Massachusetts' SREC market recently closed new applications to the program to transition to a different type of incentive. Ohio is no longer included in the list because the state passed legislation to eliminate their RPS altogether in 2026.

===Prices===
Typically, there is no assigned monetary value to an SREC. SREC prices are ultimately determined by market forces within the parameters set forth by the state. If there is a shortage in SREC supply, pricing will rise, resulting in an increase in the value of the incentive for solar systems and an intended acceleration in solar installations. As SREC supply catches up to SREC demand, pricing will likely decrease, resulting in an intended deceleration in solar installations. Over time, SREC markets are designed to find the equilibrium price that encourages enough installation to meet the growing demand set forth by the RPS. Generally speaking, SREC prices are a function of (1) a state's solar alternative compliance payment (SACP); (2) the supply and demand for SRECs within the relevant state; and (3) the term or length over which SRECs are sold.

===Spot sales===
Spot prices for SRECs are generally higher than prices found in long-term contracts since the system owner is taking on market risk. If increases in supply outpace the growing demand, spot prices could fall. SRECs have traded as high as $680 in New Jersey. Meanwhile, other state SREC market prices range from $45 in Delaware to $271.05 in Massachusetts. In addition to the strength of spot market demand in states experiencing supply shortages, the general lack of availability of viable long-term contracts and the heavy discounts applied to these contracts have left some system owners and project developers seeking ways to finance solar through spot transactions. In June 2010, Diamond Castle, a New York-based private equity firm, announced that it would be financing projects strictly with equity to avoid the premiums paid in long-term contracts.

===Long-term contracts===
In addition to providing cash flow security and stability, long-term SREC contracts are often required by banks or other lending institutions unwilling to accept market and legislative risks associated with SREC markets.
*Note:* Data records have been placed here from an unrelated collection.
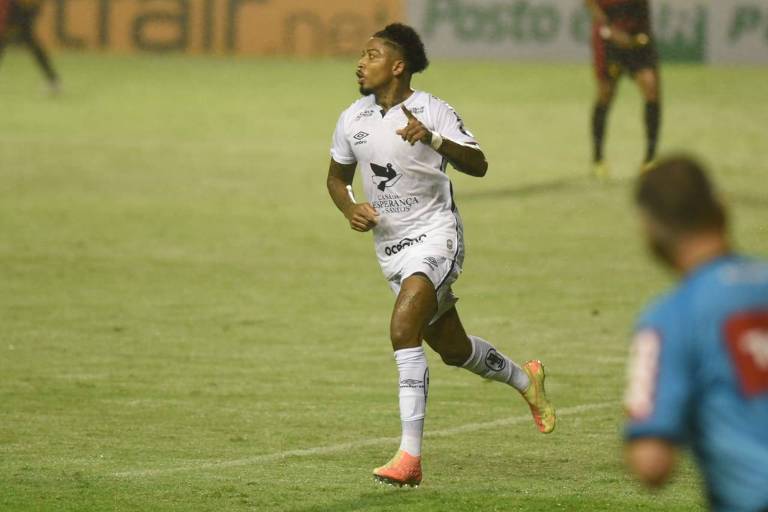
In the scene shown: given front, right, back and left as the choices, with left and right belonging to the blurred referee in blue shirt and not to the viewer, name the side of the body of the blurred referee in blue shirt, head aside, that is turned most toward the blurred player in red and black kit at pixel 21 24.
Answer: front

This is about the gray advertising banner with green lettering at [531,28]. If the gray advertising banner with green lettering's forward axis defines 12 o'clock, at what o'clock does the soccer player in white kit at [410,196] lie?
The soccer player in white kit is roughly at 12 o'clock from the gray advertising banner with green lettering.

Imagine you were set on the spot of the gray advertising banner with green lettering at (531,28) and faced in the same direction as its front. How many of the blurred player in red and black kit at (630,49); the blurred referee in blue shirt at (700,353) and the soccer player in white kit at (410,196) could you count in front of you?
3

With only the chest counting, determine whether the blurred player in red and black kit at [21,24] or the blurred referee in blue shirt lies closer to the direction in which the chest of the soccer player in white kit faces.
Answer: the blurred referee in blue shirt

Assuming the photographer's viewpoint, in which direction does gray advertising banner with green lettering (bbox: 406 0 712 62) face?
facing the viewer

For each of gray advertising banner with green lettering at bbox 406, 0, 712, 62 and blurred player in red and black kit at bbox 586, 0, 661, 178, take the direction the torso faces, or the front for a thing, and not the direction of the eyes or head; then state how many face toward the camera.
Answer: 2

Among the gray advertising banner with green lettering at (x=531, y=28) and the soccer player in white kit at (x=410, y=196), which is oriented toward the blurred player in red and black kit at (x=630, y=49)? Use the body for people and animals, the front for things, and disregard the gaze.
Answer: the gray advertising banner with green lettering

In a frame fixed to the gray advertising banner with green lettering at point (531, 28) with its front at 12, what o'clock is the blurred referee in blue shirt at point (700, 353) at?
The blurred referee in blue shirt is roughly at 12 o'clock from the gray advertising banner with green lettering.

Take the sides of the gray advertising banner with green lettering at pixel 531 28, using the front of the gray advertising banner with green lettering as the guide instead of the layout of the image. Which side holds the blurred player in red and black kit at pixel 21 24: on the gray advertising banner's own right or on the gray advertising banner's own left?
on the gray advertising banner's own right

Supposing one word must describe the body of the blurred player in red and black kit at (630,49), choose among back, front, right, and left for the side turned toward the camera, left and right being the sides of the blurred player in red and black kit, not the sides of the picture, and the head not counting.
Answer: front

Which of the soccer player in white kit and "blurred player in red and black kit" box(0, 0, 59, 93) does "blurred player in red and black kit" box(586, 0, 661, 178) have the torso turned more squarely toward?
the soccer player in white kit

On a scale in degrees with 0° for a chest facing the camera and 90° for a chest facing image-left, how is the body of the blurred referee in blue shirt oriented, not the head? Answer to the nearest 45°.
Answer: approximately 135°

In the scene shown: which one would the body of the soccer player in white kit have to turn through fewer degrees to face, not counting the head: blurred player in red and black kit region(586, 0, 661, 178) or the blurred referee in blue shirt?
the blurred referee in blue shirt

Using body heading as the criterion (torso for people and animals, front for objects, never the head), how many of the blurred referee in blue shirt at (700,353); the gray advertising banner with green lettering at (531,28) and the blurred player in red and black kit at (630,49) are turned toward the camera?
2

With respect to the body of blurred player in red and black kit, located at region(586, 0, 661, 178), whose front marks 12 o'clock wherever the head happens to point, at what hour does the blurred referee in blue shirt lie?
The blurred referee in blue shirt is roughly at 12 o'clock from the blurred player in red and black kit.

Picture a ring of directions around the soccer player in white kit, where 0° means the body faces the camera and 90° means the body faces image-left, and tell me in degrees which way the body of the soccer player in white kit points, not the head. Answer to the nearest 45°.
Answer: approximately 45°
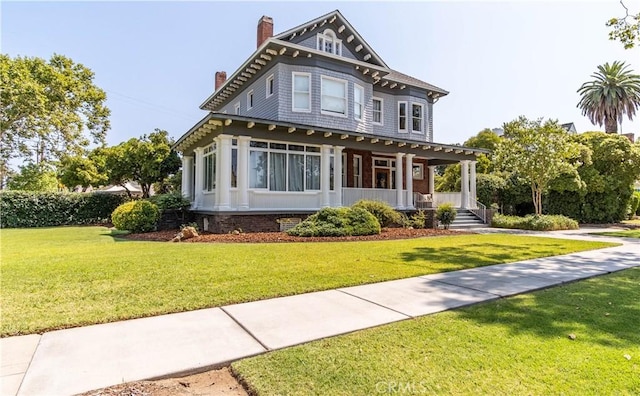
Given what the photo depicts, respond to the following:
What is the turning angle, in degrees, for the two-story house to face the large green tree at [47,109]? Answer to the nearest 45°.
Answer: approximately 135° to its right

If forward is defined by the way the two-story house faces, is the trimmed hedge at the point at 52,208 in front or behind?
behind

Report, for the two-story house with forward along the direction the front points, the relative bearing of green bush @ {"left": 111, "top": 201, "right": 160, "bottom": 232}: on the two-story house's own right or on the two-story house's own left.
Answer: on the two-story house's own right

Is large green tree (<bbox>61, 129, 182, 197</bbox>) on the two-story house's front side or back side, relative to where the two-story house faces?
on the back side

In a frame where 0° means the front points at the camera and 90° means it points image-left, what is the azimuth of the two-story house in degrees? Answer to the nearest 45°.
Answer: approximately 315°

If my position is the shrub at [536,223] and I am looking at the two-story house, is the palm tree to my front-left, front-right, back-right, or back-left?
back-right
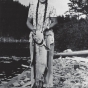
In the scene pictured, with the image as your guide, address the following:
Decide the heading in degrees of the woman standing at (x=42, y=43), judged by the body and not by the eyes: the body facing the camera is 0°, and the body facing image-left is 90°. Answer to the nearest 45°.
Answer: approximately 0°

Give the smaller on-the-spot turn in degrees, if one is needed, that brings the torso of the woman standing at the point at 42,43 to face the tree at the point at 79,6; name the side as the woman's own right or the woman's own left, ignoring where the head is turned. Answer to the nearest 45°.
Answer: approximately 180°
However, SREC contracts longer than 3 years can be difficult to secure in some SREC markets because, in deregulated electricity markets, energy suppliers rarely have electricity supply contracts longer than three years. Some SREC aggregators have managed to negotiate 3- to 10-year agreements and can offer similar length contracts to their residential and commercial customers. In most cases, long-term contracts demand some sort of premium over market prices to compensate the off-taker for putting up the credit to guarantee the contract if prices drop. This premium is also affected by the general lack of availability of credible off-takers in the market. In some markets, however, where short-term supply has overtaken demand, long-term prices can be better than spot prices.